Temporary limitations on tweet views, the introduction of a membership-based verification system, hampering advertisers’ reach and a recent rebranding to X have all unsettled Twitter’s user community, prompting them to seek out a viable alternative.  

What’s the latest?                                                                  

After its initial surge, however, Threads’ momentum has stalled. According to Sensor Tower, daily active users plummeted by nearly 70% from their peak in the first week of July. The user base dwindled to roughly 13 million and the average daily time spent on the app plummeted from 19 minutes to just four minutes. 
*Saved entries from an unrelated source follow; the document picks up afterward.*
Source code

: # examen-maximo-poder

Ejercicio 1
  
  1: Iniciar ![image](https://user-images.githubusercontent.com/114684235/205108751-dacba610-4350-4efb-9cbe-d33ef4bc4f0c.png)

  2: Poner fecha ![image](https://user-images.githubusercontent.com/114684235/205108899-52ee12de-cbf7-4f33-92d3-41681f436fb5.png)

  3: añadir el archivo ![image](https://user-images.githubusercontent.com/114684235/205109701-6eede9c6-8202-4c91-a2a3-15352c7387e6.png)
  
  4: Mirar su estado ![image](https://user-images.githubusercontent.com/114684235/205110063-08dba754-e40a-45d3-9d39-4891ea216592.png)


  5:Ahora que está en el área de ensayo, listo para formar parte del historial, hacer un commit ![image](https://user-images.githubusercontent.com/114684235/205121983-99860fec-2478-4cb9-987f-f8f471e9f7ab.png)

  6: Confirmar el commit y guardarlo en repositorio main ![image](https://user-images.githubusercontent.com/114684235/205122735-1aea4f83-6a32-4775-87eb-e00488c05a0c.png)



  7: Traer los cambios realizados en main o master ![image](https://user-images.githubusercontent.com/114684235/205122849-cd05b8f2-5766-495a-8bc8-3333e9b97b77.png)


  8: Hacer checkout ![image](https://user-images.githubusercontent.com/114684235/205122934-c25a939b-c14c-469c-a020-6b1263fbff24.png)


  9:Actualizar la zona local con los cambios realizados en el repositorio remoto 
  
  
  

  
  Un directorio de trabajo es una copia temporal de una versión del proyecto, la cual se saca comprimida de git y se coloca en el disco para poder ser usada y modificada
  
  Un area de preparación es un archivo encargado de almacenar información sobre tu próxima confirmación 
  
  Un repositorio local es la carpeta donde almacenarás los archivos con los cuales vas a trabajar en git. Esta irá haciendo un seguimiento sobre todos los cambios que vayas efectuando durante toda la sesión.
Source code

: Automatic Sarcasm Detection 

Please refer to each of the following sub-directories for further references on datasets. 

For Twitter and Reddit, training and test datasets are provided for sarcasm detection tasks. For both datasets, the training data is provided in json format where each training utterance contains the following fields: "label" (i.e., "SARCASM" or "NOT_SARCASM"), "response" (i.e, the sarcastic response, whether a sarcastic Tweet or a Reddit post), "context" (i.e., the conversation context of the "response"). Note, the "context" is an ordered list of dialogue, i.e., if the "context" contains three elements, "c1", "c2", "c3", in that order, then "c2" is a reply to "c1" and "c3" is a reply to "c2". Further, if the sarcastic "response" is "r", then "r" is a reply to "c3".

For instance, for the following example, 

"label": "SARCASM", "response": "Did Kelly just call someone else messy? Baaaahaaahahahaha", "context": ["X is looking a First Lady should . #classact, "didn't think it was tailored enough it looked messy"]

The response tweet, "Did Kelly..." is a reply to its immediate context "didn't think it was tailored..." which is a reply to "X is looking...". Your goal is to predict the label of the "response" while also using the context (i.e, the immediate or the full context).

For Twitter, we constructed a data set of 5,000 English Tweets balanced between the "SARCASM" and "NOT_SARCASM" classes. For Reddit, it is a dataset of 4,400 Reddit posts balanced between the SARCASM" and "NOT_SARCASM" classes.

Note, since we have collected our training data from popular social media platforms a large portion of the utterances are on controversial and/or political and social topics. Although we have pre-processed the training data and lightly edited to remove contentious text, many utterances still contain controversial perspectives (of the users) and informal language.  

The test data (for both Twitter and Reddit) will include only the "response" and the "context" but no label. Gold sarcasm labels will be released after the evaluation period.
But this is fairly standard stuff for any new social media platform.  

So, at the time of writing Twitter – or ‘X’ – maintains its dominant position with approximately 200 million daily active users, who spend an average of 30 minutes per day on the platform. 

The challenges faced by Threads can be partly attributed to the lack of key features that X provides, such as desktop compatibility and the capability to search for topics and hashtags. 

What’s coming next? 

While the initial excitement might’ve faded, this hasn’t deterred Meta from developing the platform. 

The updates being introduced to Threads are quite substantial, with the most noteworthy being the incorporation of a “Following” tab. Previously, users were limited to viewing threads exclusively on a “For You” page, which only displayed posts recommended by an algorithm. The new Following tab empowers users to see threads from the people that they follow, in chronological order. 

Instagram head Adam Mosseri said “this is just the beginning”, while urging users to persist in sharing their thoughts and aspirations for the platform. 

Alongside the introduction of the “Following” tab, several other notable enhancements have been introduced. These comprise features like post translations, a novel method for sorting notifications within the Activity tab, the addition of a follow button and an innovative approach to approving followers for private accounts. 

What about advertising on Threads? 

Don’t expect to be able to advertise on the platform anytime soon.  

According to Mosseri, advertisements are currently not a primary consideration. He said the priority is to “make sure this is an app people want to keep using before we worry about making money”. 

Fair enough. But the word on the street is that Meta is reportedly talking to advertisers. And when it finally opens Threads up to advertisers, brands are expected to pile on. 

The X replica possesses all the attributes that advertisers seek in a collaborator: a substantial audience, public intrigue and the possibility of tapping into Meta’s cutting-edge advertising resources. The moment Mark Zuckerberg extends his welcome, advertisers will seize the opportunity without delay. 

Generally speaking, marketers trust Meta’s advertising platform. It’s widely considered that it offers better targeting, placements and ad optimisation than X, while also boasting superior interfaces and capabilities. 

More importantly, Meta is seen as the safer option from a brand safety point of view.  

What should you do? 

Our advice is to watch this space.  

It won’t do any harm to get familiar with the platform as a minimum – you might even want to build up a bit of a following – so that when the advertising does eventually go live, you’re poised and ready to go.